[TEXT UNDER STUDY]:
__________________________________________________

Yep, far as I recall the flap hinge is the only surface using the castle nut and cotter pin on my 10. But then, the 10 flap is not like the rest of the line.

And, yes, the plans do call out for the correct hardware.
 
Certified as well

Both of my certified Air Tractors have the same rod end bearing hinge as Van's and they have locking nuts from the factory.

Best,
 
.......
My main point is "do not become complacent and assume that just because an AN365 nut has been replaced and is now safetied with a cotter pin, that it is automatically safer".

If you really, really want "belts and braces" then you can use a self-locking castle nut...:)

http://www.aircraftspruce.com/catalog/hapages/ms17825.php

ms17825selflock.jpg
 
There have been numerous documented accidents due to a cotter pin that was left out but I can't recall every hearing of a "good" self locking nut departing for no reason.
 
There have been numerous documented accidents due to a cotter pin that was left out but I can't recall every hearing of a "good" self locking nut departing for no reason.

__________________________________________________

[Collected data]

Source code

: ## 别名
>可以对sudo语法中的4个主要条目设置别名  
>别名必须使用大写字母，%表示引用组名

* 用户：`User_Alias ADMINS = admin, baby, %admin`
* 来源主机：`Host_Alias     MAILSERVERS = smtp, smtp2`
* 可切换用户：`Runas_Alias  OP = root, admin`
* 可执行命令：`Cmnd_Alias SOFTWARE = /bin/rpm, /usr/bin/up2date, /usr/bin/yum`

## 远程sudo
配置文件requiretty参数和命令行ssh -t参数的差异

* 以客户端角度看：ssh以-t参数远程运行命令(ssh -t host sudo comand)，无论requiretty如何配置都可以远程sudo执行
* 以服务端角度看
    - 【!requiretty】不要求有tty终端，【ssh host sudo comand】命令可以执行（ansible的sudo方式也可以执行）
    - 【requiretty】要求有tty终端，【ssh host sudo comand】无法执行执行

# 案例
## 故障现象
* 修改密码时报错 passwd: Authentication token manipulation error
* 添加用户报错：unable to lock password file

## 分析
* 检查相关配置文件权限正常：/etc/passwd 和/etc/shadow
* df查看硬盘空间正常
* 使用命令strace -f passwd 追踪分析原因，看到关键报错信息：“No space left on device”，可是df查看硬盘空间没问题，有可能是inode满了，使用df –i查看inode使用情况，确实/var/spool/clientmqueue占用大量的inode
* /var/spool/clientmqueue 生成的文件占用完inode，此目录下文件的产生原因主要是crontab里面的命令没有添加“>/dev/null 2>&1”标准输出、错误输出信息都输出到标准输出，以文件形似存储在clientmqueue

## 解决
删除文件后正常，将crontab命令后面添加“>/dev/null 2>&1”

__________________________________________________

[WHAT YOU WILL DO]:
1. Do these statements agree with the hinge hardware discussion? Answer yes or no for each, quoting the deciding words. (a) The writer's certified Air Tractors came from the factory with locking nuts. (b) The plans leave the choice of hardware to the builder. (c) On the writer's 10, the flap hinge is the only surface that uses the castle nut and cotter pin.
2. In the hinge hardware discussion, what can someone use if they really want "belts and braces"?
3. Write out the passage of the hinge hardware discussion, starting with "Certified as well" and going on through "self-locking castle nut...:)".
Rely on the hinge hardware discussion alone.

[TASK RESPONSES]:
1.
(a) Yes: "they have locking nuts from the factory"
(b) No: "the plans do call out for the correct hardware"
(c) Yes: "the flap hinge is the only surface using the castle nut and cotter pin on my 10"

2. A self-locking castle nut.

3.
Certified as well

Both of my certified Air Tractors have the same rod end bearing hinge as Van's and they have locking nuts from the factory.

Best,
 
.......
My main point is "do not become complacent and assume that just because an AN365 nut has been replaced and is now safetied with a cotter pin, that it is automatically safer".

If you really, really want "belts and braces" then you can use a self-locking castle nut...:)